Over the past 50 years, there has been a necessary and overdue effort to address women’s inequality, sexual harassment, and the ways institutions historically favored men. Much of that work has been profoundly successful, if still incomplete. We should push for more (for example, representation of women at higher levels of corporate leadership still lags). But, as Reeves persuasively argues, somewhere along the line, a narrative arose that any attempt to help boys must be read as hostility to girls.

It’s not. And if we don’t retire that assumption, all of us (girls and women included) will keep paying for it. Because, as I have seen in my own work with boys, they did not stop having the questions boys have always had. They didn’t stop wondering, often silently, “What does it mean to be a good man?” What changed is that we made it harder for many of them to ask these questions without feeling vaguely accused of something.

As a result, our boys asked the old questions in new places. Instead of seeing a thoughtful, demanding, humane vision of masculinity from real men in their lives, they were fed a seductive but empty substitute in the online “manosphere.” Surely everyone agrees that we must do better.

At Country Day, we’ve begun to wade into this issue.

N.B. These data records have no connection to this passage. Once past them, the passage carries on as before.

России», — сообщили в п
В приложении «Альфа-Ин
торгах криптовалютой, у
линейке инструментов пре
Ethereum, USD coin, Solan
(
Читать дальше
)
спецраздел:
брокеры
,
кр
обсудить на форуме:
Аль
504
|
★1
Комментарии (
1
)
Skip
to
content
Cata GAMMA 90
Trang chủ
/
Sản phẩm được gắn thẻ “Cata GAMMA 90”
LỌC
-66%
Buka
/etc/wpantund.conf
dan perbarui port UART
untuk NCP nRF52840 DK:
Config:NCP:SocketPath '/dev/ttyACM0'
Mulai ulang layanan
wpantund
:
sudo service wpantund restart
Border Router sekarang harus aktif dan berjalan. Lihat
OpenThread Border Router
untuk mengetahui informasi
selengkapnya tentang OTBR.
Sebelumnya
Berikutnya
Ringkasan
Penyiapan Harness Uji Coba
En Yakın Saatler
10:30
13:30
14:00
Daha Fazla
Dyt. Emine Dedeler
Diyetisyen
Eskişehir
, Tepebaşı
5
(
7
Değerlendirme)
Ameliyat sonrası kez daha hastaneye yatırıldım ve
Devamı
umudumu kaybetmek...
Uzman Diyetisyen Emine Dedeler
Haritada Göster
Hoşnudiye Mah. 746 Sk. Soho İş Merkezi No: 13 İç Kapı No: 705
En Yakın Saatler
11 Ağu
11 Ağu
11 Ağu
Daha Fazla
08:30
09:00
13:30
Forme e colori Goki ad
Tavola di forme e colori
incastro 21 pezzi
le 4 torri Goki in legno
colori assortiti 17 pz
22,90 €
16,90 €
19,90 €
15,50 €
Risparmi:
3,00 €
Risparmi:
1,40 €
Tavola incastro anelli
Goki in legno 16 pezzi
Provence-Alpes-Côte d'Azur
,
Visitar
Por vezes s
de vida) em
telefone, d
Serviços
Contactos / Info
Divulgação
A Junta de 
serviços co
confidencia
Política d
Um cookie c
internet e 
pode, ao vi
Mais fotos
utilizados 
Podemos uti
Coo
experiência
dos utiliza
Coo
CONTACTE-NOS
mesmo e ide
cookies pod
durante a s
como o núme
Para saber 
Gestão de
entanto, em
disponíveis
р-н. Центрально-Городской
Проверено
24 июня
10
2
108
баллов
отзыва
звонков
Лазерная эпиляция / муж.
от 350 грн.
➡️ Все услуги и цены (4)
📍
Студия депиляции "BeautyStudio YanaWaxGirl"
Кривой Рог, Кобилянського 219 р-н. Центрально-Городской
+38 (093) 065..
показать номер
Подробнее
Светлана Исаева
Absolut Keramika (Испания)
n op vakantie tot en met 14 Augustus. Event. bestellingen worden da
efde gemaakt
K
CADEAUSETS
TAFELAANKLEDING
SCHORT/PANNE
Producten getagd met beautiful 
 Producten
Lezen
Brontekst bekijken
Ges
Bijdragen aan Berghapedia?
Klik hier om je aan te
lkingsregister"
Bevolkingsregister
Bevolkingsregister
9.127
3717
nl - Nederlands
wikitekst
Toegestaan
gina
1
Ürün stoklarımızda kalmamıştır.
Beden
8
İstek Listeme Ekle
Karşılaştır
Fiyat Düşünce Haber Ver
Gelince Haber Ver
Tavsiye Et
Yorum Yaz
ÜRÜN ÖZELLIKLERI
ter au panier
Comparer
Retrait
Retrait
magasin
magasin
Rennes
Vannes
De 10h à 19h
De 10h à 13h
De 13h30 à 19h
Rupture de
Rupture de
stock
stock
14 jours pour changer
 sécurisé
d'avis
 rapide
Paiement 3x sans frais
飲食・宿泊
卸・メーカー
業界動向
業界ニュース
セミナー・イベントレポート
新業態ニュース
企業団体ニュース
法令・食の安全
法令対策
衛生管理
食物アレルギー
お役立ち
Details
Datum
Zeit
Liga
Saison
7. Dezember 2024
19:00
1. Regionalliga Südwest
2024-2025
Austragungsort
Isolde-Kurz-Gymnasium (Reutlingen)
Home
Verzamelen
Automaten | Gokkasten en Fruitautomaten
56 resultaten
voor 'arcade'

Two years ago, we started a seventh-grade boys group at school called Project LEAD. This effort seeks to reclaim that conversation before it gets outsourced to strangers with microphones and paid advertising on social media. We try to create a space where boys can talk honestly about leadership and masculinity, strength and self-control, discipline and responsibility. We push back against the victimhood narratives and the performative cynicism that thrive online. And we also push back against the opposite temptation, that “being a man” must be either toxic or irrelevant.

Project LEAD has been meaningful, but it’s still far from perfect. It’s also not nearly enough. If we’re serious, we have to expand the conversation. Most of all, as Reeves and Galloway have argued, we need more adult men in the lives of boys (including more male teachers) to model positive masculinity.

In addition, I would offer two less obvious prescriptions. First, we need to take seriously the decline of reading. Books offer a sense of interiority for boys that is harder to find than for girls. They give language to emotion; they display a wider range of expressions of masculinity; and they require nuanced thinking about the complexities of modern life. A culture of books over screens prioritizes reflection and discipline rather than impulsivity and indulgence – just what boys need more of.

Second, we need to think about sports culture. As I have written before, the professionalization of youth athletics has created incredible opportunities for a small number of elite athletes. But it has also stripped away the casual, communal, “come as you are” bonding experience for everyone else. The middle majority of boys who love sports but won’t be recruited for the next level often lose a crucial opportunity to belong to a positive male structure when the neighborhood team goes away at a young age. It is not backwards to suggest that a robust, healthy youth sports culture is essential for boys to flourish.

If we can expand this nascent national conversation, our boys will be better off. But some of the biggest beneficiaries may be girls and women. After all, the so-called “boy crisis” has arguably led to fewer worthy partners for women – in school, work, and life. And if we are to tackle the challenges facing our dynamic world today, we’ll need everybody.

"Kindling a Fire" is a column submitted regularly to Indian Hill Living by Head of School Rob Zimmerman '98. This ran in the February 2026 edition of the publication.